The P4 program flowcache.p4 is a very simple "toy" P4 program to demonstrate how a P4 program can "punt" packets to a P4Runtime controller using the PacketIn mechanism, and the controller can respond to receiving such packets by adding entries to a table.

There are many useful things that this demonstration does not do, e.g. it does not keep statistics of forwarded packets, or number of table entries added. It does not use the idle timeout mechanism to detect when entries added to the table flow_cache have been unmatched for a long time, and notify the controller to delete those stale entries.

Instructions for use

Set up some environment variables needed for the commands below to succeed.
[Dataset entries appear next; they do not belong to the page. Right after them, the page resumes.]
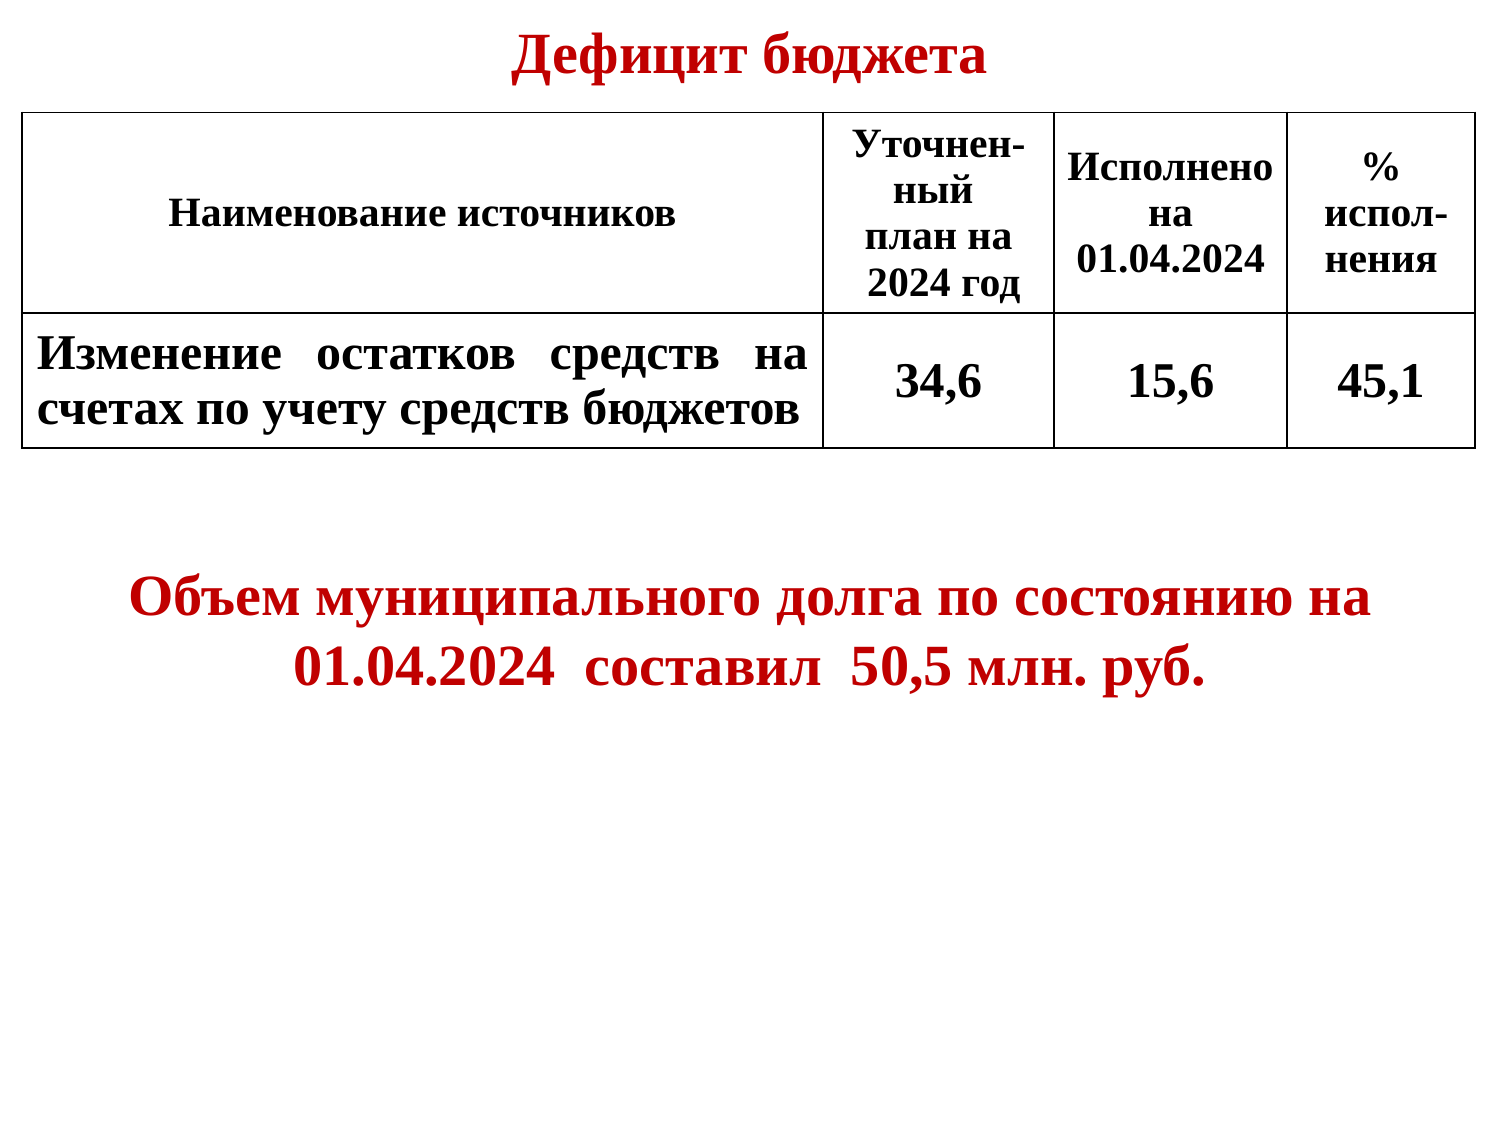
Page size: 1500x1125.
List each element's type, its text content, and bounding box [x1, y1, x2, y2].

table_cell Изменение остатков средств на счетах по учету средств бюджетов [23, 314, 822, 447]
table_cell 45,1 [1288, 314, 1474, 447]
table_cell 34,6 [824, 314, 1053, 447]
table_header Исполнено на 01.04.2024 [1055, 113, 1286, 312]
table_header Наименование источников [23, 113, 822, 312]
table_header Уточнен-ный план на 2024 год [824, 113, 1053, 312]
table_header % испол-нения [1288, 113, 1474, 312]
text_box Объем муниципального долга по состоянию на 01.04.2024 составил 50,5 млн. руб. [24, 549, 1475, 705]
table_cell 15,6 [1055, 314, 1286, 447]
title Дефицит бюджета [50, 12, 1450, 88]
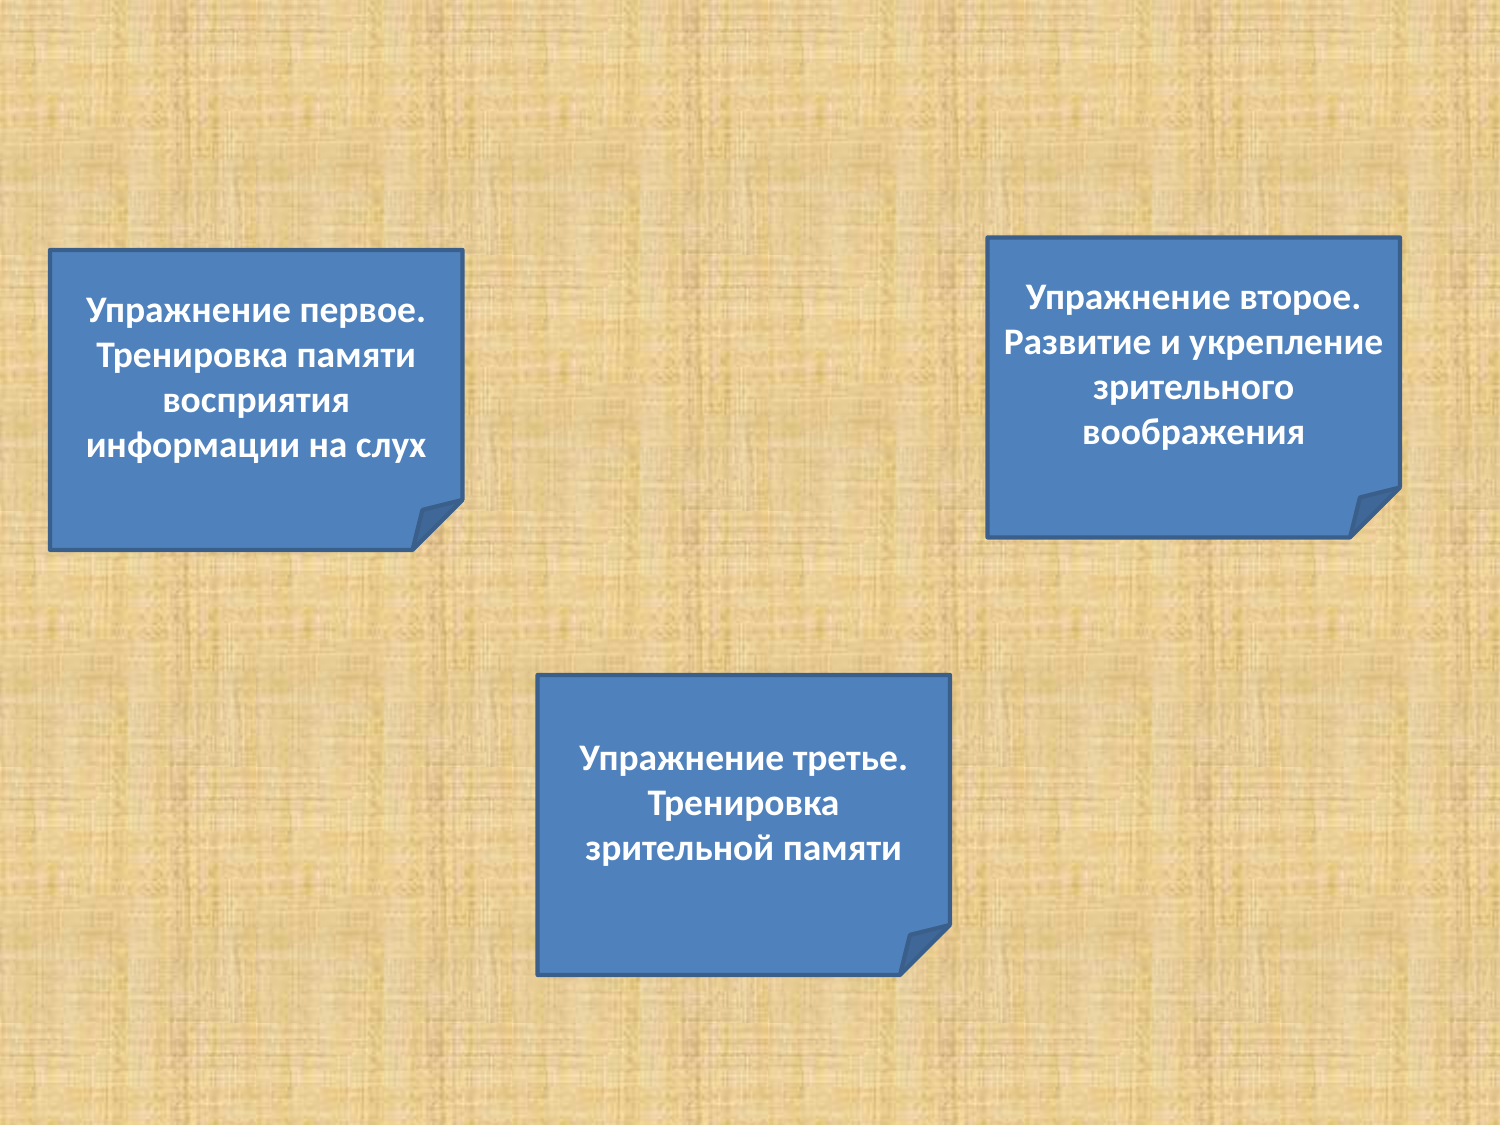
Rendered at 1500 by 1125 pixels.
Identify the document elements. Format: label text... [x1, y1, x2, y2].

text_box Упражнение первое. Тренировка памяти восприятия информации на слух [47, 247, 465, 553]
text_box Упражнение второе. Развитие и укрепление зрительного воображения [985, 235, 1403, 540]
text_box Упражнение третье. Тренировка зрительной памяти [535, 672, 953, 978]
picture [0, 0, 1500, 1125]
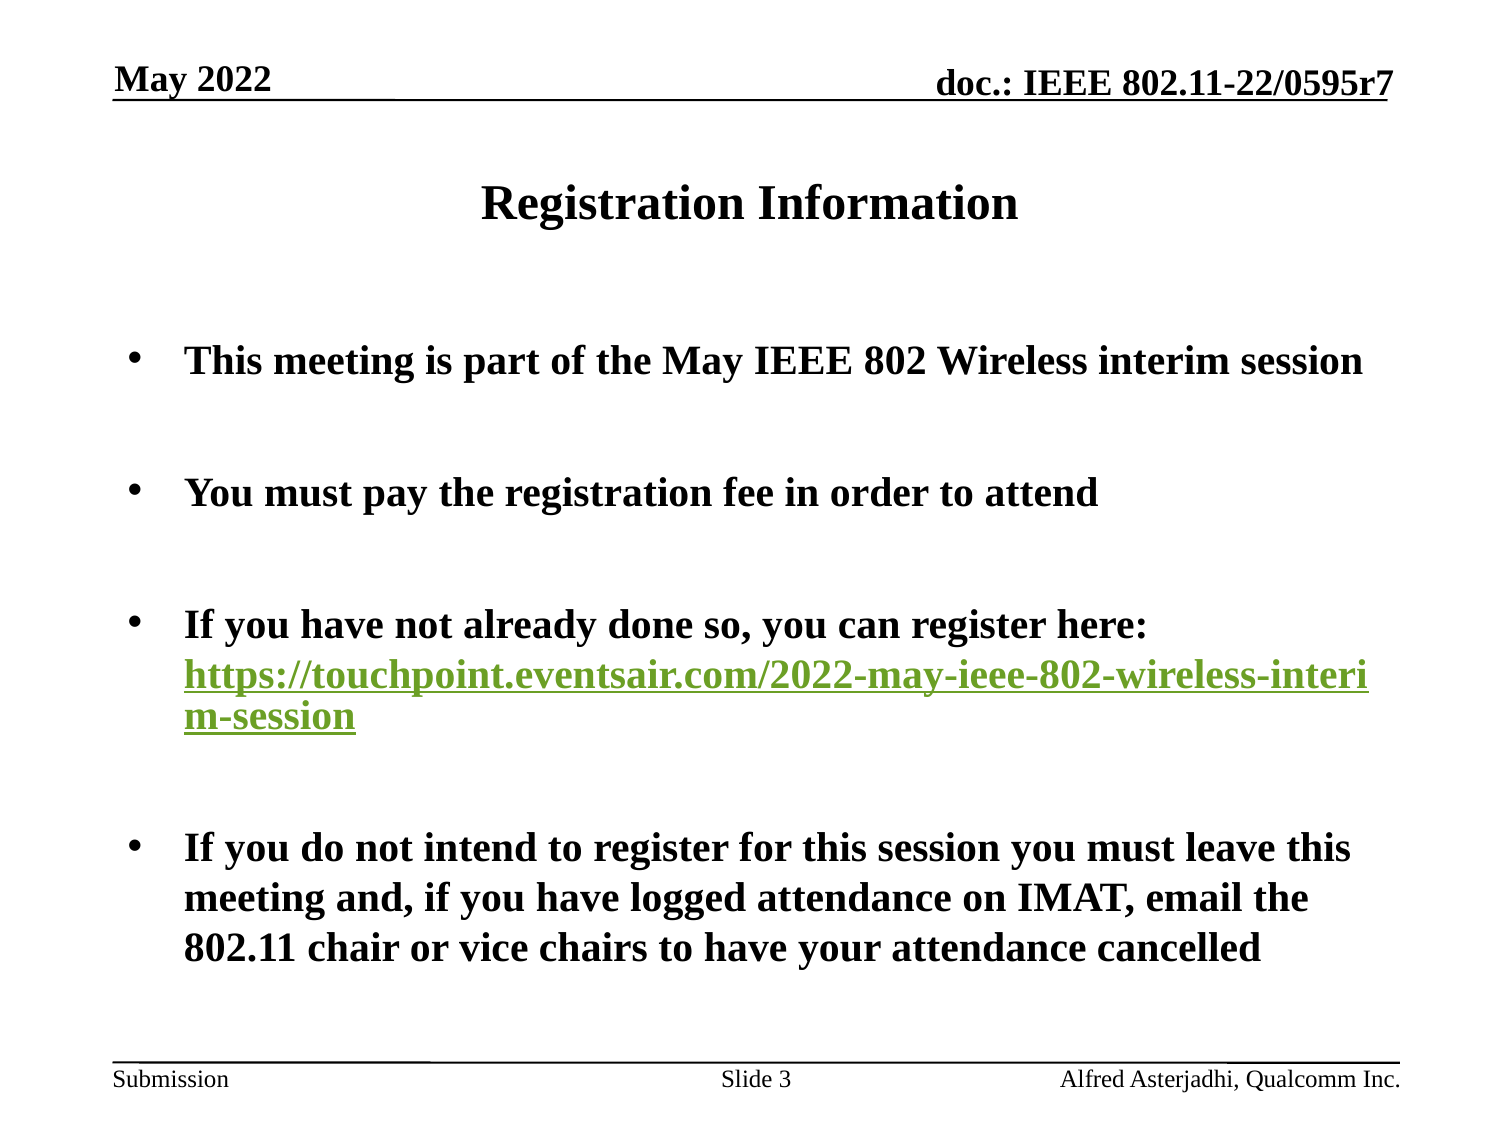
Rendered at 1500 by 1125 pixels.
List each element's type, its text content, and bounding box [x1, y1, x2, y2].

slide_number Slide 3 [712, 1061, 800, 1123]
title Registration Information [112, 112, 1388, 288]
footer Alfred Asterjadhi, Qualcomm Inc. [878, 1061, 1402, 1093]
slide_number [114, 54, 423, 100]
list This meeting is part of the May IEEE 802 Wireless interim session You must pay the registration fee in order to attend If you have not already done so, you can register here: https://touchpoint.eventsair.com/2022-may-ieee-802-wireless-interim-session If you do not intend to register for this session you must leave this meeting and, if you have logged attendance on IMAT, email the 802.11 chair or vice chairs to have your attendance cancelled [112, 324, 1388, 1000]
This needs to be done in each terminal window you create:

export P4GUIDE="$HOME/p4-guide"
export PYPKG_TESTLIB="$P4GUIDE/testlib"

Replace the example file path above in the first line with the path to the directory p4-guide that is your copy of the p4-guide repository, if it is different than the example.

Compile the P4 program with the command:

make compile

Start the BMv2 software switch with:

sudo $P4GUIDE/bin/veth_setup.sh
make runswitch

Leave the switch running in the terminal where you started it, and use separate terminal windows for the commands below.

Load the compiled P4 program into the switch with:

make loadp4prog

Run the controller:

make runcontroller

Leave the controller running in the terminal where you started it, and use separate terminal windows for the commands below.

The P4 program and controller are up and running now.

All instructions below are completely optional, simply shown as one way to exercise the system.

Send a packet from an interactive Python session using the Scapy library:

$ sudo PATH=$PATH VIRTUAL_ENV=$VIRTUAL_ENV python3
Python 3.8.10 (default, Nov 22 2023, 10:22:35) 
[GCC 9.4.0] on linux
Type "help", "copyright", "credits" or "license" for more information.
>>> 

Inside that interactive Python session:

from scapy.all import *
pkt1=Ether()/IP()
pkt2=Ether()/IP(src='10.0.1.1',dst='10.0.2.2')/TCP()
sendp(pkt1,iface='veth2')

Within 5 seconds you should see a message like this in the terminal where the controller is running, indicating that the controller got a PacketIn message from the switch, and reacted by adding a table entry to the P4 table named flow_cache:

2024-03-11 16:54:01,948 - root - INFO - For flow (SA=127.0.0.1, DA=127.0.0.1, proto=0) added table entry to send packets to port 1 with new DSCP 5

After that, any packet sent with the same IPv4 source address, destination address, and protocol should match that table entry, and be forwarded to the port number given in the controller message.

To try with a packet with a different value for those 3 fields:

sendp(pkt2,iface='veth4')

You can use Ctrl-C in the terminal where the controller is running to quit it. You may need to type Ctrl-C twice to actually terminate it. Similarly for the terminal where the switch is running.